The aid group says their team’s experience with the colonel, whose name was withheld for security reasons, is not uncommon and that in refuge cities like Erbil – where people displaced from their homes by IS have sought shelter – “people are turning to Christ at a stunning pace”.

The team’s director said tent churches were springing up in the makeshift camps, adding that while, under normal circumstances, mission strategies focus on how to proclaim Christ effectively, the challenge now is keeping pace with the number who would receive Him.

“The greatest challenge in the ministry right now is not whether these people will accept Christ or not,” he said. “In all our travel to deliver the aid and preach God’s Word, we did not find anyone opposed to or rejecting our message.
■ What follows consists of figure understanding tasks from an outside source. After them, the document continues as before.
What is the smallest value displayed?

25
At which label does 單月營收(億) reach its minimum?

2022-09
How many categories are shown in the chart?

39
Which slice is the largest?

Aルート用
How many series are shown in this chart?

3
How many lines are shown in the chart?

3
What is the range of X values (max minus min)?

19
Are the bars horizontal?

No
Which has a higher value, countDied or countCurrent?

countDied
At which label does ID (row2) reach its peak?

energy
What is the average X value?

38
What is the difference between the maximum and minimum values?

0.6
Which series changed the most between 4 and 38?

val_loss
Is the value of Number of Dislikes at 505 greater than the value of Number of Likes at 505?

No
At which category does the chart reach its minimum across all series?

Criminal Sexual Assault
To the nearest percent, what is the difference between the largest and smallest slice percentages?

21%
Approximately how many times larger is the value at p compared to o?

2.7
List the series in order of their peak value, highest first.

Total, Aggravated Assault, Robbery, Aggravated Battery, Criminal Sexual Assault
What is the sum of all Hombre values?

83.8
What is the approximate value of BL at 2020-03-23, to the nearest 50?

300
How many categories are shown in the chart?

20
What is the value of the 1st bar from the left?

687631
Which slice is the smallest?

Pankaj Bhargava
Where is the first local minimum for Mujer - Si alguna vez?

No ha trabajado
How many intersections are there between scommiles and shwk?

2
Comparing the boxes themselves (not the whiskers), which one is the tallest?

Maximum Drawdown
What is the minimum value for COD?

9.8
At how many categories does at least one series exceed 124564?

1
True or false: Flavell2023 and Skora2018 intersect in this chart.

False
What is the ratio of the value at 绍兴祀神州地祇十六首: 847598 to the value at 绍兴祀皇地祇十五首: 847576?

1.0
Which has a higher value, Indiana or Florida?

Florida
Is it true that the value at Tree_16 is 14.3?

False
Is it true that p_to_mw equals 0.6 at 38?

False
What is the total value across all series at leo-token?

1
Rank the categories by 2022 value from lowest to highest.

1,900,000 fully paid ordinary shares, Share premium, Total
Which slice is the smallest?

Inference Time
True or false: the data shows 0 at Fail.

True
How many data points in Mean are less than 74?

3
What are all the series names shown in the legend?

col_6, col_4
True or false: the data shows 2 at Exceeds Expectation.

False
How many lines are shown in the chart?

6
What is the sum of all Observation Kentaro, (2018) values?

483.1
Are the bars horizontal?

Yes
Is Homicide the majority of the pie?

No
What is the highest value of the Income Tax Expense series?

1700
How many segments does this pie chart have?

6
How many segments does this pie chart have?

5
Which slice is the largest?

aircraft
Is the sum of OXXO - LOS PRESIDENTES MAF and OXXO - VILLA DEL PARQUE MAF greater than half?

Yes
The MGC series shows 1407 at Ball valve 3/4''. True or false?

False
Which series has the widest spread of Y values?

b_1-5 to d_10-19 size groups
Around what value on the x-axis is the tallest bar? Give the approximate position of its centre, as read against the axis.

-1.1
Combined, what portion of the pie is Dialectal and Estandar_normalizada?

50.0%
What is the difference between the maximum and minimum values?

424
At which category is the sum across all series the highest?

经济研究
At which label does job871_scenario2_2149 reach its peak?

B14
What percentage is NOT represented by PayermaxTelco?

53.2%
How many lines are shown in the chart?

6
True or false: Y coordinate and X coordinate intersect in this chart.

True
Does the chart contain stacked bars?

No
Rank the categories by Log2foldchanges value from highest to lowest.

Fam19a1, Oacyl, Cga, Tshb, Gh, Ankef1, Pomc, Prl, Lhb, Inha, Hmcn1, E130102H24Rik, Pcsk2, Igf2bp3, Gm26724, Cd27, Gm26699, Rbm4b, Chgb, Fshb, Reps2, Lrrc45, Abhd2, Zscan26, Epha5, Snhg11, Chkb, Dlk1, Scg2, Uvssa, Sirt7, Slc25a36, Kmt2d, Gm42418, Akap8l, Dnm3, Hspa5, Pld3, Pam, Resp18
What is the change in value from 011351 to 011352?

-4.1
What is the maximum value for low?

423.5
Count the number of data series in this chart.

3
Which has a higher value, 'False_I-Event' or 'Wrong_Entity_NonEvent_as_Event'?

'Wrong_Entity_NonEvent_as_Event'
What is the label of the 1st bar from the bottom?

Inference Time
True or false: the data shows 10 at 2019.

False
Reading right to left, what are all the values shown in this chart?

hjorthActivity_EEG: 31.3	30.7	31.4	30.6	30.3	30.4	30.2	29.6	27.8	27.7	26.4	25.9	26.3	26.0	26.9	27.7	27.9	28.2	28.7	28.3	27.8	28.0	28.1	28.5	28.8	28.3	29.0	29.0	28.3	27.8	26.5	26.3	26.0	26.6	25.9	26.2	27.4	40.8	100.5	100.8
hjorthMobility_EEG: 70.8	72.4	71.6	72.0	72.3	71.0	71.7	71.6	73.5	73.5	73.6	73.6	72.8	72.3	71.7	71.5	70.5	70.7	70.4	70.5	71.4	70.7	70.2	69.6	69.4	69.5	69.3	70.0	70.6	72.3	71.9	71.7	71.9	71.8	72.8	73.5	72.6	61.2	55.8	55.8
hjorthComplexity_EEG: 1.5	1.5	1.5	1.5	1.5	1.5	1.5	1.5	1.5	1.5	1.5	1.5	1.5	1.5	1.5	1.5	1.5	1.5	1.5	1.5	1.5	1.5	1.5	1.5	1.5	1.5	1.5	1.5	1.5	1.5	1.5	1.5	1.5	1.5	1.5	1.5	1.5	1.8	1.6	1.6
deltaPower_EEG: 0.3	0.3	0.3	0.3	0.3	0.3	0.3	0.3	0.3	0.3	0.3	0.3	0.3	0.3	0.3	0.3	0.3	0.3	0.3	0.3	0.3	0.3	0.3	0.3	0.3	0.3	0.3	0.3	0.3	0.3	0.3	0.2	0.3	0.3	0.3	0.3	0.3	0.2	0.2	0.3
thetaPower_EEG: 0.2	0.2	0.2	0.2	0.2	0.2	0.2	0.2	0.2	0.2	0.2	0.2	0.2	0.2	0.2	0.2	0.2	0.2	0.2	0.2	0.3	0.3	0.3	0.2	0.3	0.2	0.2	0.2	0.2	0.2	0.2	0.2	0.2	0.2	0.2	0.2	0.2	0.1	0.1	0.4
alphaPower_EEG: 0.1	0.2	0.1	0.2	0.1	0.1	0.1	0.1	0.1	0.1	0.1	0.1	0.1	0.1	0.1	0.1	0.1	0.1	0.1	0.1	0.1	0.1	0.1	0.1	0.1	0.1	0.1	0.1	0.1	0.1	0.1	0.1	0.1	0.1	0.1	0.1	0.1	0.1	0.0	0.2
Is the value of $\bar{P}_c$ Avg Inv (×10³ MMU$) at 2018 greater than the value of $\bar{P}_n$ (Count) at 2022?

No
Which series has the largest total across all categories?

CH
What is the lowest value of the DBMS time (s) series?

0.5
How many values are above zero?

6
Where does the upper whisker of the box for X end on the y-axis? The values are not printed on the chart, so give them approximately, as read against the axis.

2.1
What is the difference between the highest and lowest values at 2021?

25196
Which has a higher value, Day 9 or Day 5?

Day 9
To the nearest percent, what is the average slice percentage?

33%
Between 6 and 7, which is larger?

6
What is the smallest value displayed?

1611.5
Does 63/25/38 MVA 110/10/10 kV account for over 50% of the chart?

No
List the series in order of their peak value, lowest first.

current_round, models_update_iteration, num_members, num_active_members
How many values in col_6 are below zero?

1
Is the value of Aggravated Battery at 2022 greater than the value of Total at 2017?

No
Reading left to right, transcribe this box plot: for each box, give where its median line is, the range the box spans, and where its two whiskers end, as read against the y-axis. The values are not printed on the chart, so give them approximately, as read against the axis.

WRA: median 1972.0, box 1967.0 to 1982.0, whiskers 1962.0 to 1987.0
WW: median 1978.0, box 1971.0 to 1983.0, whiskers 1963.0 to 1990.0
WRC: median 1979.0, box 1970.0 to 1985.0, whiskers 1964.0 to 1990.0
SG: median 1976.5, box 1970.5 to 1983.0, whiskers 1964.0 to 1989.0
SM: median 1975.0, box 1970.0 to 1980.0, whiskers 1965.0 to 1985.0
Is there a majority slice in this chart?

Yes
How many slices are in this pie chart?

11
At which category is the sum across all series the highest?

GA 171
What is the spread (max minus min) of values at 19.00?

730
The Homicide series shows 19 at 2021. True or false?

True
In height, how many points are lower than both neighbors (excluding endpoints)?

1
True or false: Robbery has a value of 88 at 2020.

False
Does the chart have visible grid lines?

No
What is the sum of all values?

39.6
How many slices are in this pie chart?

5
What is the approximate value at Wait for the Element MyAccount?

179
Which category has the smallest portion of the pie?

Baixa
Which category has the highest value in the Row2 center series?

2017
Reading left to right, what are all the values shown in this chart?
The challenge is how and when we will reach all those people with the message of salvation in the squares, sidewalks, roads, inside the tents and out, and everywhere.”

Christian Aid Mission have said that as a result of the openness of people to the Gospel, some church leaders and ministry workers have chosen to remain in Iraq despite the risks.

“I think of workers who stayed behind in Mosul and the surrounding areas because there are so many who are receptive to the Gospel,” said the organisation’s Middle East director, also unnamed for security reasons. “They are willing to risk being in an area under the rule of ISIS for the privilege of more and more fruit for Christ.”

“I respected them before the Arab Spring because they were serving in Islamic areas, but now they are serving more and maturing even more,” he said. ”We need to intercede for these workers. They are all always in danger. They need God’s power to show His love to the thousands of helpless people.”

Meanwhile, Canon Andrew White – better known as the “Vicar of Baghdad” – reportedly told the congregation at the Life Center Church in Tacoma, in the US state of Washington, last Sunday that Iraq’sChristian community has been left “a million times worse” than it was under ousted dictator Saddam Hussein thanks to the persecution now being seen there.

“I think it could be one of the worst persecutions of Christians in history…” he was quoted as saying by The News Tribune. “Everything that was central to us as Christians is gone.”

The newspaper reported that Canon White, who has been forbidden by the Anglican Church from returning to Baghdad where he is the vicar of St George’s Church, blamed the plight of Iraqi Christians on the withdrawal of US forces from Iraq.

“The reason we had this tragedy now is because you came in and you left us too soon,” he was quoted as saying. “We weren’t ready to be left…The terrible thing that the Americans have to realise is that all the intervention, everything they tried to do has been totally wasted. Nothing has been achieved.”